• _Work instructions_
Could you reproduce the text of these records with "top-left" renamed to "upper-left" throughout, everything else unchanged and the pictures left out?

• _Source material_
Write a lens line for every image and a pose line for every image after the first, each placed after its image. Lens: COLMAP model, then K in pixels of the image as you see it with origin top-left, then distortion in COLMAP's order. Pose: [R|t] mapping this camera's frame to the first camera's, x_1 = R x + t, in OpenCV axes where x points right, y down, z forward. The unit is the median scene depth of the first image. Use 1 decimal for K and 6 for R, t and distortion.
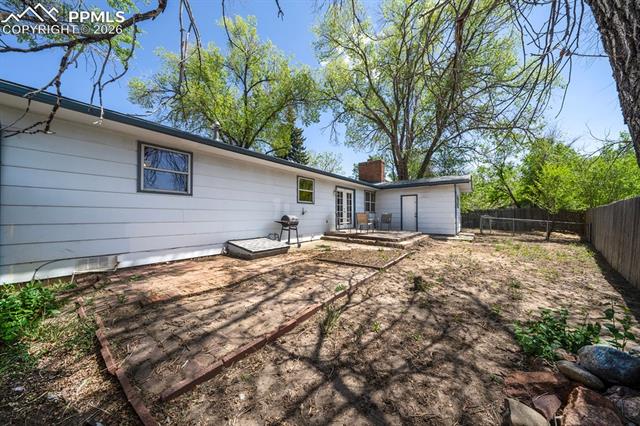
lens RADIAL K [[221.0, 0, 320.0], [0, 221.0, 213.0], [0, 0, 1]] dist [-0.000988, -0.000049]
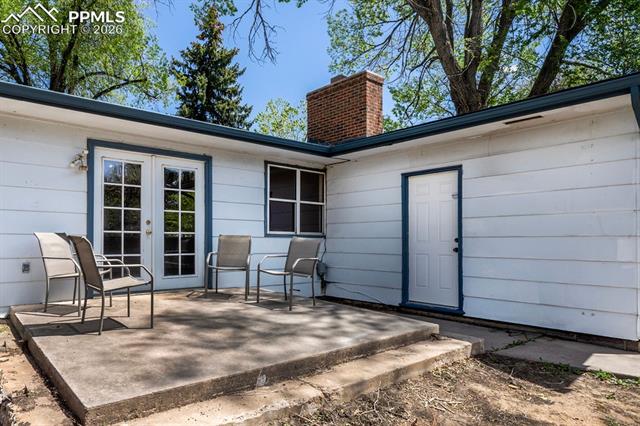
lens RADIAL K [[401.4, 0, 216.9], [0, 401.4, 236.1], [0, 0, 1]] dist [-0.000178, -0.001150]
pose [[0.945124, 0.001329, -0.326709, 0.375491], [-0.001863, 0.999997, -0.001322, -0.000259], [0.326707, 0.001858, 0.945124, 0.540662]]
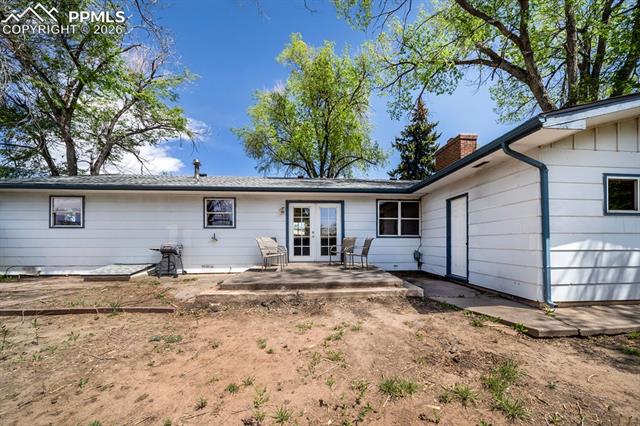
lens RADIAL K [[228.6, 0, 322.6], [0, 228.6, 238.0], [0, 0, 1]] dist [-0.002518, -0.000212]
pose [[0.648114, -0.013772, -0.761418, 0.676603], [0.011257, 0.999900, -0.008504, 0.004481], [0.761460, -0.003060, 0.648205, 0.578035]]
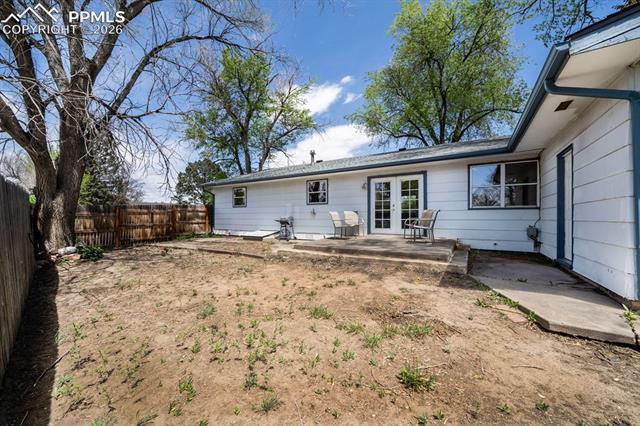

• _Task answer_
Write a lens line for every image and a pose line for every image after the first, each placed after its image. Lens: COLMAP model, then K in pixels of the image as you see it with origin upper-left, then distortion in COLMAP's order. Pose: [R|t] mapping this camera's frame to the first camera's, x_1 = R x + t, in OpenCV axes where x points right, y down, z forward. The unit is the median scene depth of the first image. Use 1 decimal for K and 6 for R, t and distortion.
lens RADIAL K [[221.0, 0, 320.0], [0, 221.0, 213.0], [0, 0, 1]] dist [-0.000988, -0.000049]
lens RADIAL K [[401.4, 0, 216.9], [0, 401.4, 236.1], [0, 0, 1]] dist [-0.000178, -0.001150]
pose [[0.945124, 0.001329, -0.326709, 0.375491], [-0.001863, 0.999997, -0.001322, -0.000259], [0.326707, 0.001858, 0.945124, 0.540662]]
lens RADIAL K [[228.6, 0, 322.6], [0, 228.6, 238.0], [0, 0, 1]] dist [-0.002518, -0.000212]
pose [[0.648114, -0.013772, -0.761418, 0.676603], [0.011257, 0.999900, -0.008504, 0.004481], [0.761460, -0.003060, 0.648205, 0.578035]]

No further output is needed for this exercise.